EXCERPT PROVIDED.
Tuesday, July 23, 2013

What Are You Willing to Pay?

Lately I've been thinking a lot about sacrifice and about costs and how these things relate to goals or dreams. As Americans, we don't like to hear such words. We want it all. We don't want to give up anything.

But I'm telling you right now, for everything there is a cost - a price that must be paid.

Now, it doesn't mean the price is high or even something that is necessarily painful, but it could be. A dancer may sacrifice her feet later in order to have her career now. A football star may sacrifice his knees later in order to have 10 years of sporting glory. A musician sacrifices his hearing later in order to tour in huge arenas playing with "the greats." These are common prices paid for dreams, though they certainly aren't the only ones.

Every choice has a consequence or cost, even small or personal ones. By choosing to eat good food, a person may not enjoy the taste at the moment, but their body will become healthier. Exercising will lead to a healthier body, but it must be done regularly and may eat up a large chunk of every day. By having one parent at home, finances are tighter but the kids get to have more time with their parent. Moving out of the city into the wilderness may mean fresh air and contentedness, but it also means fewer opportunities and less access to entertainment.

EXERCISE DESCRIPTION. Write the next few paragraphs of the blog post about the price of pursuing goals and dreams, picking up after its final sentence and keeping its voice.

SUPPLIED DATA.

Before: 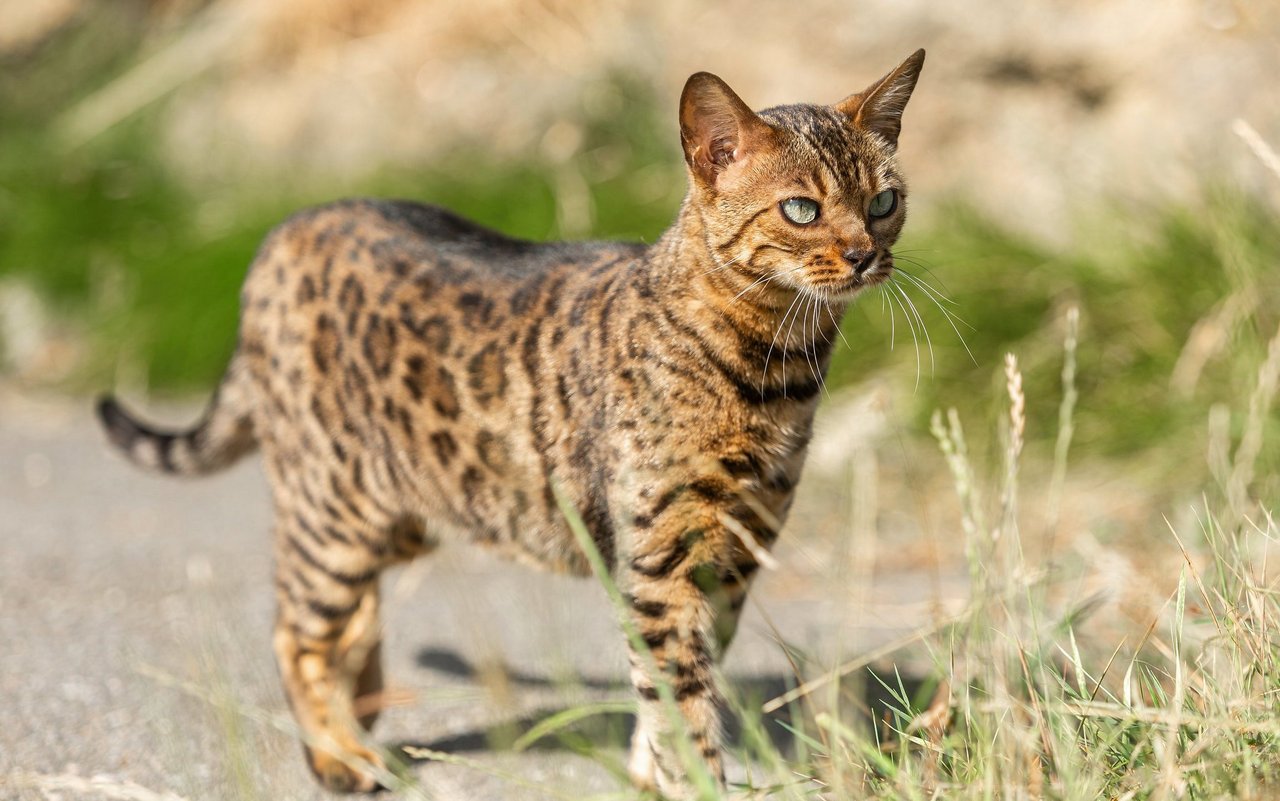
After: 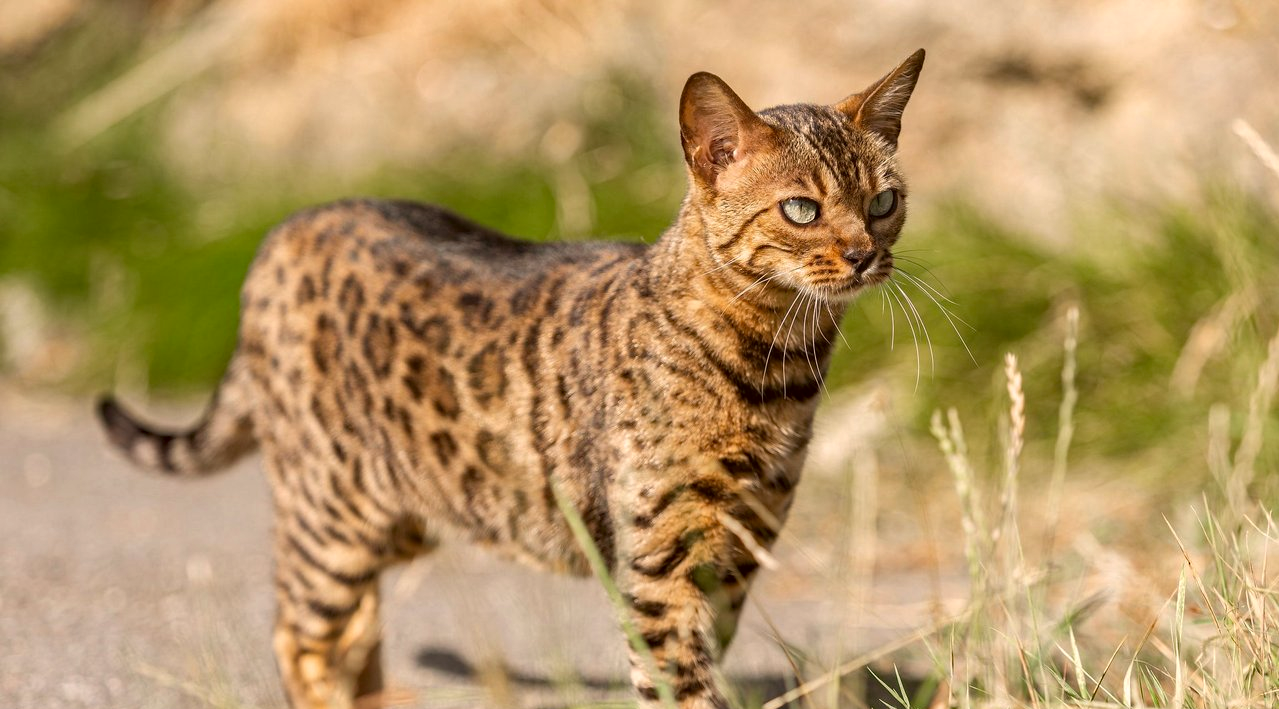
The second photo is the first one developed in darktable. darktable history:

RESPONSE TO THIS TASK.
In order to gain a result, something must be given. There are several questions you must ask yourself:
  • What is my goal/choice/dream?
  • What is the sacrifice I have to make in order to gain this?
  • Am I willing to pay that price?
One of the reasons I gave up performing music was I recognized I didn't want to pay the prices involved in that dream. I didn't want the insane fame that comes with making it big. I also didn't want to be away from home and on tour for months at a time. The idea of losing my hearing, despite my best efforts, just didn't appeal. While I miss singing regularly (and miss music generally) I still stand by my decision. I still don't want to pay those prices. For me, they are too high.

Luckily other dreams arrived that had costs I felt I could pay (or was paying already). Writing, even when becoming successful, had costs (and sacrifices) that felt more appropriate for me. Marriage and parenthood have prices (and sacrifices) that are acceptable. I'm willing to give up some possibilities in order to be impressively awesome in these areas. Some dreams really are worth it.

What are sacrifices you've made for your choices or dreams? Leave a comment below!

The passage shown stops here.